Naval History and Heritage Command

Naval History and Heritage Command

Staff of Vice Admiral William S. Sims, Commander, United States Naval Forces Operating in European Waters, to the Office of the Chief of Naval Operations

Translation

<February 11, 1918>

From:     Vice Admiral Sims

To:       Opnav.

#3854 The American steamer Dora was intercepted forenoon February 9 thirty miles from entrance to Kola Inlet and sent back to Lerwick.1 This was in accordance with instructions issued by British Admiralty before the United States Government’s wishes in the matter were known. After being advised of those wishes Admiralty disallowed that the Dora be not stopped but allowed to carry out her original orders. Before this message went through the Dora has been stopped and turned back. The Russian Admiral at Mourmansk was assassinated on Saturday or Sunday.2 Particulars not yet received but it is probable that as a result of this murder the situation at Mourmansk is quite different than that supposed by the United States Government when the Dora was dispatched. There are large quantities of store at Archangel such as steel, wolfram, tin and copper which are now valuable in a military way and should by no means be allowed to fall into the hands of the enemy. It seems to secure the delivery of these stores at Mourmansk in exchange for food and the British Admiralty is endeavoring to affect this result. It is earnestly recommended that the same policy be adopted with respect to the Dora, her cargo not to be delivered to Russian authorities except in exchange for an equivalent amount of the military stores previously referred to. 20411

Sims.         

Memo. for Admiral: The British view seems sound from all points of view. Probably the most material aid we can give Russia now is food and that would probably be aid least likely to find its way into Germany now. The problem is how to do it. That would be a matter the British could best handle, provided our policy coincided with theirs. Pratt

Source Note: Cy, DNA, RG 45, Entry 517B. Document reference at top of first page: “IL-3807 A.” As seen at Twining to Daniels of this date, Sims was in Italy so while this cable bears his signature, it must have been written by a member of his staff. The date was handwritten and added later. It was taken from the time stamp that is affixed to the message before Sims’ signature. The memorandum below Sims’ signature was added after this cable had arrived in Washington, D.C., by Capt. William V. Pratt, Assistant Chief of Naval Operations. The admiral for whom it was intended was William S. Benson, Chief of Naval Operations.
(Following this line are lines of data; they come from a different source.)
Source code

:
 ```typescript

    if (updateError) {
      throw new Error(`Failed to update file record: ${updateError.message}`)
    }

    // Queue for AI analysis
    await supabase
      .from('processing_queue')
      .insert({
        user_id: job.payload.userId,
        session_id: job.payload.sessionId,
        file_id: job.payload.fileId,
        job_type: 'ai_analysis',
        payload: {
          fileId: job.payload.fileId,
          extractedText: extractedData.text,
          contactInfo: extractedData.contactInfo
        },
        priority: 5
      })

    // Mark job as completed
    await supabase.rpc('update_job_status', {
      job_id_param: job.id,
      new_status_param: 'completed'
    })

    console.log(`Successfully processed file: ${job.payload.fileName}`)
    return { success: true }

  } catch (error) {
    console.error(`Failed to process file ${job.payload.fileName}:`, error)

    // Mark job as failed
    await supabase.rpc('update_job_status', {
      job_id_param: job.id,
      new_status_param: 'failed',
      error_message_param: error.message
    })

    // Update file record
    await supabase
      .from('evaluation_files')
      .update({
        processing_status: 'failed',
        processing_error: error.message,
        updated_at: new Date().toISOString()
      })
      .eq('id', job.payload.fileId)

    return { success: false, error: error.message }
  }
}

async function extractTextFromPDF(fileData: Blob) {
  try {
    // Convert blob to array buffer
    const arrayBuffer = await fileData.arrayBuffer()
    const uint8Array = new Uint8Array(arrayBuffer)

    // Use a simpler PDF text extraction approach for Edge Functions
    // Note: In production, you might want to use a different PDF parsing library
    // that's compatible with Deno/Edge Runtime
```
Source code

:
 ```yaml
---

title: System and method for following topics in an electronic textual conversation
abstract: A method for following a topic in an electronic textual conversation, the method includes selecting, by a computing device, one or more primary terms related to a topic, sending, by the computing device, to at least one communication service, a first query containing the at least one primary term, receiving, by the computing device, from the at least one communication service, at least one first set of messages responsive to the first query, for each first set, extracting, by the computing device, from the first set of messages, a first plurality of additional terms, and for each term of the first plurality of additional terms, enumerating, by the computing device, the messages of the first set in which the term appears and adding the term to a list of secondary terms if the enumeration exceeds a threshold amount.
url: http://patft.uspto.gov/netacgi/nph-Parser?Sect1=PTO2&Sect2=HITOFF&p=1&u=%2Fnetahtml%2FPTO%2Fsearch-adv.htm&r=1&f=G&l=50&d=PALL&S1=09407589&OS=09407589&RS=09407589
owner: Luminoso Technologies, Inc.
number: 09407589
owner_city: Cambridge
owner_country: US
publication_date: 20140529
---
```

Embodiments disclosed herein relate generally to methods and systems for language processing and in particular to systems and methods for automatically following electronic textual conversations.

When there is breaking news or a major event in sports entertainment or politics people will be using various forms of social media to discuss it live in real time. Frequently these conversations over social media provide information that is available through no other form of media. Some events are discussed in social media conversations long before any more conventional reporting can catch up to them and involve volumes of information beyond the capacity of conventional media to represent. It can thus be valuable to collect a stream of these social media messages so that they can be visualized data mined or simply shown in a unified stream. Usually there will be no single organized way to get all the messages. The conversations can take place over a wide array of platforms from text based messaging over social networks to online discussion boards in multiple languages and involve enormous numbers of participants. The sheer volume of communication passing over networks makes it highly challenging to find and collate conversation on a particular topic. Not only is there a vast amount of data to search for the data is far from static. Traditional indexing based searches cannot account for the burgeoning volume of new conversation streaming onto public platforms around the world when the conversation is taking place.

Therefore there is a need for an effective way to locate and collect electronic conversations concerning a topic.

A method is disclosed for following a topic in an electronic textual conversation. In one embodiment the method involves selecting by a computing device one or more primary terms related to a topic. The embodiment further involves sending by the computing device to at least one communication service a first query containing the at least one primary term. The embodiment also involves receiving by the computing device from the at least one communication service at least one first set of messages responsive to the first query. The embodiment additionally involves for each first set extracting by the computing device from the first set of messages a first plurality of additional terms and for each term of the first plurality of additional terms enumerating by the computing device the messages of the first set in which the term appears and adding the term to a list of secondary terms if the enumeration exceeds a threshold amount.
Footnote 1: Kola (Kol’skiy) Inlet is at the entrance to Kola Bay, a fjord in the Barents Sea. The port of Murmansk sits on the east shore of Kola Bay. Lerwick is the chief port in the Shetland Islands.

Footnote 2: Russian Adm. K. F. Kyetlinski was the highest ranking Russian authority in Murmansk. He was a socialist sympathizer and incredibly popular with Russian sailors in Murmansk, including those in Bolshevik circles. Outside of Murmansk Bolshevik leaders in Petrograd took issue with Kyetlinski for executing revolutionary sailors who attempted to blow up the cruiser Askold. The Bolshevik government ordered his arrest in hopes of stripping Kyetlinki of his growing popularity and authority. When the local sailors refused to arrest the Admiral, two agents dressed in naval uniforms assassinated Kyetlinski on orders from the Petrograd government. George F. Kennan, Decision to Intervene: Soviet-American Relations, 1917-1920 (Princeton: Princeton University Press, 1989), 31-32.